Nesse sentido, fica claro que a política de partidos da esquerda e de entidades sindicais e estudantis, movimentos sociais, entre outros, de se aliar com setores da direita não se trata de uma “aliança pontual”, como dizem alguns. Se não uma forma de subordinar as mobilizações à essa direita asquerosa. Tal política nefasta, além de embelezar esses setores ultra reacionários e dar eles uma roupagem “democrática”, enfraquece sistematicamente a luta contra o governo. Para piorar, correntes como PSTU e Resistência, saudam a entrada da direita nos atos. Tais correntes, apesar de se dizerem trotskistas, não podiam estar mais alheias a essa tradição, deturpando o legado do revolucionário dizendo que o mesmo defendia unidade de ação com setores da direita “democrática”, quando os textos expostos aqui mostram ao contrário. A independência política da classe trabalhadora sempre foi um princípio do trotskismo. Já os estalinistas da UP e PCB vêm dizer que são contrários a participação da direita nos atos.
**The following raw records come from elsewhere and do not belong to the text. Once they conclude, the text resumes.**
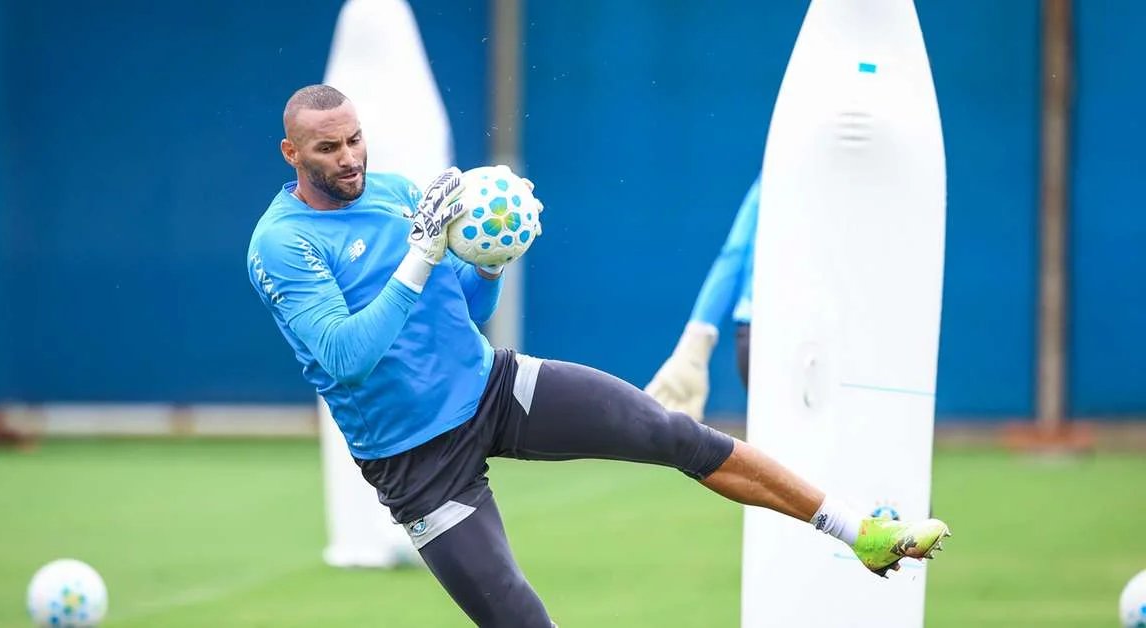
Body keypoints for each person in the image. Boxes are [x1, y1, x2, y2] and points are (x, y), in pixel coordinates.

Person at [246, 84, 950, 627]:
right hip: (417, 459)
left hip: (493, 387)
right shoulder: (282, 243)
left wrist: (488, 261)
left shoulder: (395, 192)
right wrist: (423, 257)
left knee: (674, 433)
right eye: (328, 149)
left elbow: (464, 307)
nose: (349, 159)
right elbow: (346, 356)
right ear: (291, 154)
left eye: (355, 140)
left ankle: (861, 531)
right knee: (520, 620)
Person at [646, 176, 760, 421]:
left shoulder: (776, 169)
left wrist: (696, 340)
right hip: (804, 338)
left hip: (753, 338)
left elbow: (734, 253)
No entanto, tal posição é totalmente hipócrita, pois a participação da direita nos atos nada mais é uma consequência direta de sua política de manifestos, "superpedidos de impeachment” e palanques com esses setores. Mostram que apesar de toda a verborragia “comunista” defendem a mesma política frente populista/amplista de sempre, mesmo que o PCB tenha dito que “reviu os erros do passado”. Isso se soma toda adaptação à burocracia sindical, onde não falam um “ai” sobre sua paralisia. De nada adianta falarem em greve geral se aliando com à direita e sem fazer exigências da mesma às centrais sindicais.

Que aliança precisamos?

A aliança que realmente precisamos não é com a direita, e sim a aliança da classe trabalhadora da juventude, dos indígenas, do movimento negro, dos movimentos sociais na luta. Essa perspectiva corresponderia à batalha por superar o PT e seu projeto de conciliação de classes pela esquerda. Nesse sentido é necessário que as centrais sindicais devem convocar imediatamente uma greve geral. Essa greve geral devia ser construída democraticamente em cada local de trabalho com assembleias de base.
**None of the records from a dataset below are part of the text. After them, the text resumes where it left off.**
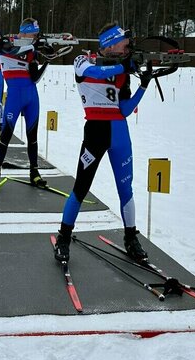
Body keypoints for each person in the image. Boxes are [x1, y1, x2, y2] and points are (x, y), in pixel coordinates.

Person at [53, 23, 153, 263]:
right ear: (110, 44)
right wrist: (123, 66)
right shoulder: (83, 59)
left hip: (120, 132)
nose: (127, 48)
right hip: (96, 132)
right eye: (124, 44)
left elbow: (125, 109)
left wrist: (143, 85)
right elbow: (94, 73)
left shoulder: (122, 71)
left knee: (125, 190)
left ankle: (131, 238)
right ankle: (64, 238)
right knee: (81, 187)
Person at [0, 18, 49, 189]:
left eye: (36, 35)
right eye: (33, 34)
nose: (35, 37)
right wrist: (33, 47)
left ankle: (34, 172)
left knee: (33, 137)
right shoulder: (7, 40)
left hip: (31, 96)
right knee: (6, 135)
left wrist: (48, 60)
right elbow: (10, 51)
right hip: (14, 96)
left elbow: (34, 77)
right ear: (24, 32)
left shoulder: (32, 49)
Também é importante discutir com que política nos mobilizar. Nesse sentido, nós do MRT defendemos que não basta apenas tirar Bolsonaro, é necessário enfrentar Mourão e todo esse regime. Nesse sentido defendemos uma Assembleia Constituinte Livre e Soberana. Essa assembleia seria em base à dissolução do atual Congresso e da Presidência, com poderes soberanos sobre todas as instituições do regime político e mudaria todo o sistema político e judiciário. Seria conformada por novos representantes do povo eleitos por bairros pelo país, que poderiam ser 1 para cada 100 mil eleitores, conformando uma grande assembleia com 2100 representantes de todo o país. Qualquer trabalhador ou jovem poderia se candidatar sem ter que ser filiado a partido. Estes representantes deveriam ganhar o salário de uma professora e serem revogáveis pelos seus eleitores se não cumprem com a defesa da população. Ser livre e soberana quer dizer que não tenha os limites que teve a de 1988, que foi tutelada pelos militares e muitos direitos que estão no papel nunca viraram realidade.

A luta pela derrubada do regime e por uma constituinte livre e soberana imposta pela mobilização poderia fortalecer instâncias de auto-organização e acelerar as experiências de massas com a democracia burguesa, mostrando seu verdadeiro caráter, como também dos partidos burgueses e conciliadores e nesse sentido abrir espaço para um governo de trabalhadores de ruptura com o capitalismo.